§ Trecho para leitura:
============
Folha de S. Paulo


Marina Abramovic fala sobre sofrer pela arte e distribuir armas ao público

Marina Abramovic já fez coisas aterrorizantes. Em uma galeria de sua Belgrado natal, em 1974, ela colocou 72 objetos sobre uma mesa e convidou o público a usá-los nela da maneira que preferisse. Alguns dos objetos eram benignos —um boá de penas, azeite de oliva, rosas. Outros não. "Havia uma pistola, carregada, lá, querida. Eu estava pronta para morrer".

Ao fim de seis horas, ela saiu da galeria, pingando sangue e chorando, mas viva. "Tenho muita sorte", ela diz com seu sotaque pesado, e ri.

Abramovic, 67, que às vezes se define como "a avó da arte performática", abrirá uma exposição na galeria Serpentine de Londres no mês que vem. Em seu primeiro trabalho performático no Reino Unido, Abramovic diz que será mais ousada e mais vulnerável do que em Belgrado ou no Museu de Arte Moderna de Nova York (Moma), onde quatro anos atrás ela passou dias sentada em uma cadeira diante da qual visitantes se acomodavam. Alguns choravam, outros riam. Uma mulher tirou toda a roupa e teve de ser retirada pela segurança. Por oito horas ao dia, durante três meses, Abramovic ocupou seu lugar na cadeira, impassível.

A exposição "The Artist is Present" atraiu número recorde de espectadores ao Moma e se tornou uma das mais famosas e controvertidas peças de arte performática já realizadas. A Fox News ficou furiosa quanto ao significado daquilo tudo e se referiu à artista como "uma provocadora qualquer, nascida na Iugoslávia", enquanto um curador na Whitney Gallery a definia como "uma das artistas mais significativas da segunda metade do século 20". A resposta de Abramovic a tudo isso foi continuar na cadeira, sentada. Sentada. Sentada.
============
§ Entradas contidas em um conjunto de dados:
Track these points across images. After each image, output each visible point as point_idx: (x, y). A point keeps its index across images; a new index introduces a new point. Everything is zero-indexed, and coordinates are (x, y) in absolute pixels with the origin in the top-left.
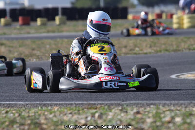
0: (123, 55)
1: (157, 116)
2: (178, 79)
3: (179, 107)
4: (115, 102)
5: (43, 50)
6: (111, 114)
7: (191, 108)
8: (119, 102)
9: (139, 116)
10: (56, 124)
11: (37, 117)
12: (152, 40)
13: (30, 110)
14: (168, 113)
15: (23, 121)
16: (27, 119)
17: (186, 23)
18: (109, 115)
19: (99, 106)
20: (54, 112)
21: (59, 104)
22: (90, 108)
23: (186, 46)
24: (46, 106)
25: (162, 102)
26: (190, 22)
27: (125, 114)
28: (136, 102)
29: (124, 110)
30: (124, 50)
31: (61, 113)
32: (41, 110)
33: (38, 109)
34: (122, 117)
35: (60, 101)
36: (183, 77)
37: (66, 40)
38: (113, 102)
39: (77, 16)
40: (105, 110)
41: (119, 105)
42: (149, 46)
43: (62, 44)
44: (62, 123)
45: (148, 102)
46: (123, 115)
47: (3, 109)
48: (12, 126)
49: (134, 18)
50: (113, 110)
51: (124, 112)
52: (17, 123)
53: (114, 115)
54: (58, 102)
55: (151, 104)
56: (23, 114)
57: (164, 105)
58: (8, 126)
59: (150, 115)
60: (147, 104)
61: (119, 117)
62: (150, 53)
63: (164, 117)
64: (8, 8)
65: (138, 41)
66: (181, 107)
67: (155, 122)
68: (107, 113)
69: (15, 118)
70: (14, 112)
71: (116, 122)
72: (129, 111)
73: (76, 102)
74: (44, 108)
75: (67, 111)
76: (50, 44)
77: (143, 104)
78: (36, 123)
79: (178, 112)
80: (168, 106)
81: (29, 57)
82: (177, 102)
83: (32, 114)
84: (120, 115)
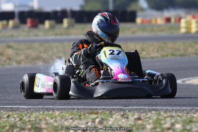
============
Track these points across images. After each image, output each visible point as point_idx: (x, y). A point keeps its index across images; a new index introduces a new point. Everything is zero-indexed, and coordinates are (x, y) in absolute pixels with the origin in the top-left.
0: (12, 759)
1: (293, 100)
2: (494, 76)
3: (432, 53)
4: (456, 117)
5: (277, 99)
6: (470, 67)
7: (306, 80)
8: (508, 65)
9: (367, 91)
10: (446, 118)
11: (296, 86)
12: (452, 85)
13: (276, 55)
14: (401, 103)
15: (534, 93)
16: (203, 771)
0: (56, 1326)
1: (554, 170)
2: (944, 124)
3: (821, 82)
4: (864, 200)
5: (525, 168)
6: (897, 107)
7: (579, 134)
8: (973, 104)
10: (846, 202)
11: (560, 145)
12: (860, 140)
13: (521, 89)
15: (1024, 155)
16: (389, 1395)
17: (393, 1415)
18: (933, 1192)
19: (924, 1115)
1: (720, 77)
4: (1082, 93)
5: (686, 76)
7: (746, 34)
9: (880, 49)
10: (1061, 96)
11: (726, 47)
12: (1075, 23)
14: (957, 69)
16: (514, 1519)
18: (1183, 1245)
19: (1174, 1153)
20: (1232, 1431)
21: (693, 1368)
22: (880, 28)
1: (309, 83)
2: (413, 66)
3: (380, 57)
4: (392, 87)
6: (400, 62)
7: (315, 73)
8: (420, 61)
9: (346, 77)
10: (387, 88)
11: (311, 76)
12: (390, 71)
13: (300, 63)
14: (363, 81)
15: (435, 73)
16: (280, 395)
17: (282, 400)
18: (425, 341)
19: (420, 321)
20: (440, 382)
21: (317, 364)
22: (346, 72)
============
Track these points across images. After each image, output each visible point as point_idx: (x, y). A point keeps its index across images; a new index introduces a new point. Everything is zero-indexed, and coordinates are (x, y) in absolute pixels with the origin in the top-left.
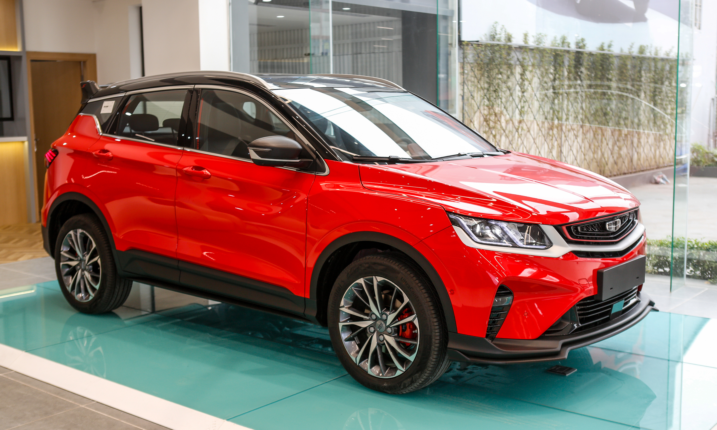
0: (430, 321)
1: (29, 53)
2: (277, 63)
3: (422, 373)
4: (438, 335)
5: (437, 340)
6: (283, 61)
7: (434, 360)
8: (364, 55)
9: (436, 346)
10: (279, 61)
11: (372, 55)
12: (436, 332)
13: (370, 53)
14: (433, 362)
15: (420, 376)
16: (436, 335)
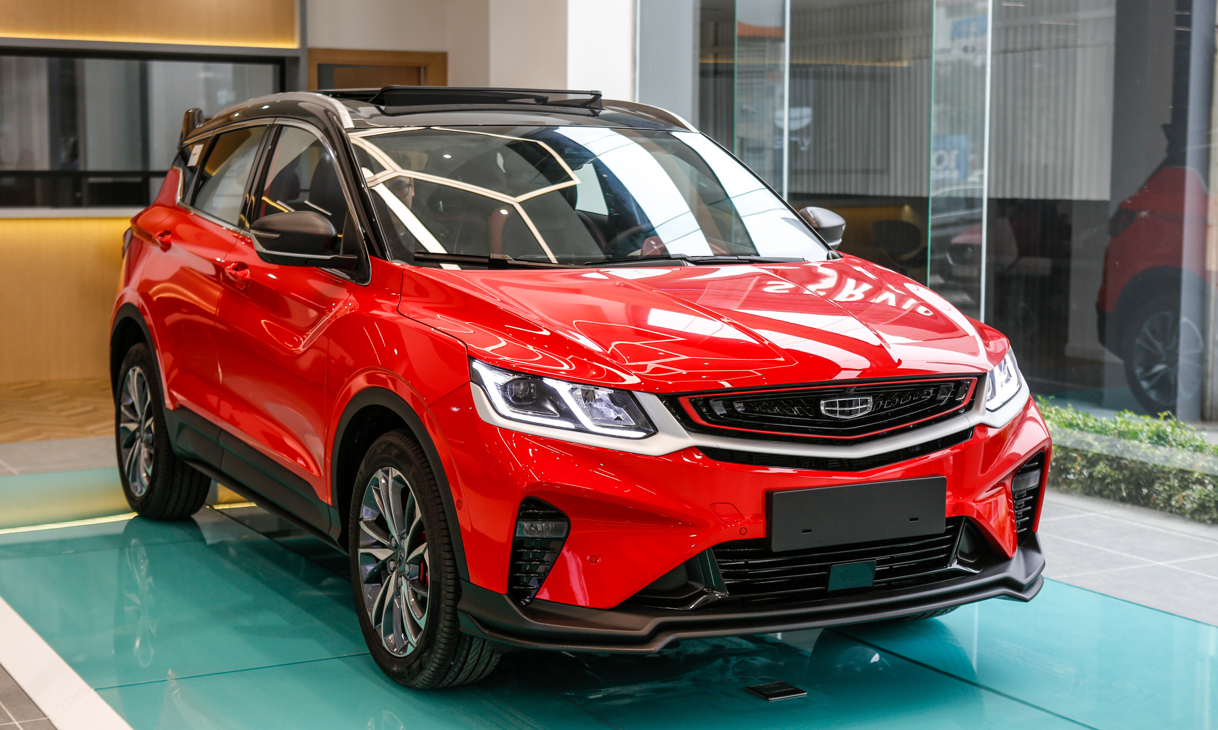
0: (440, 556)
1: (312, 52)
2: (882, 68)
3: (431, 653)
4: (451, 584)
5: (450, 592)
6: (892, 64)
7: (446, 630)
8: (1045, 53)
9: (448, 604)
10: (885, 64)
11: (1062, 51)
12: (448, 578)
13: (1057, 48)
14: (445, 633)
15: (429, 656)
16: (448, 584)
============
§ Atividades:
A) Segundo o texto sobre Marina Abramovic, quantos objetos a artista colocou sobre uma mesa na galeria de Belgrado em 1974?
B) Dê continuidade ao texto sobre Marina Abramovic, começando logo depois de sua última frase.
As entradas não têm relação com o texto sobre Marina Abramovic.

§ Respostas do exercício:
A) Ela colocou 72 objetos sobre a mesa.

B)
Em uma manhã nublada, em um estúdio em Brooklyn, a artista, usando Givenchy, seu estilista favorito, estava mordiscando alguma coisa com jeito de comida de astronauta. Para sua mostra na Serpentine, Abramovic precisa estar em forma, tanto física quanto mentalmente. Ela está em severa dieta e em breve partirá para o Brasil, para uma consulta com o pajé que a assessora psicologicamente, para garantir que sua saúde psicológica fique em ordem.

Jorge Zapata/Efe
A artista Marina Abramovic, no Centro de Arte Contemporáneo (CAC) de Málaga
A artista Marina Abramovic, no Centro de Arte Contemporáneo (CAC) de Málaga

E ela precisará disso —a mostra londrina, chamada "512 Hours" por conta do tempo que ela passará na galeria— removerá até mesmo os vestígios de estrutura que embasavam sua temporada no Moma.

Não haverá cadeira, desta vez. Em lugar disso, de 11 de junho a 25 de agosto, todos os dias e o dia todo, Abramovic circulará pela galeria onde, depois de serem instruídos a guardar seus casacos, relógios e outros aparelhos, os espectadores serão convidados a contemplá-la. "Será o público e eu, nada mais", ela diz. "Tirei os objetos do quadro. Mas o encontro..."

Abramovic sorri. "Jamais fiz algo de tão radical. É o mais imaterial que posso ser".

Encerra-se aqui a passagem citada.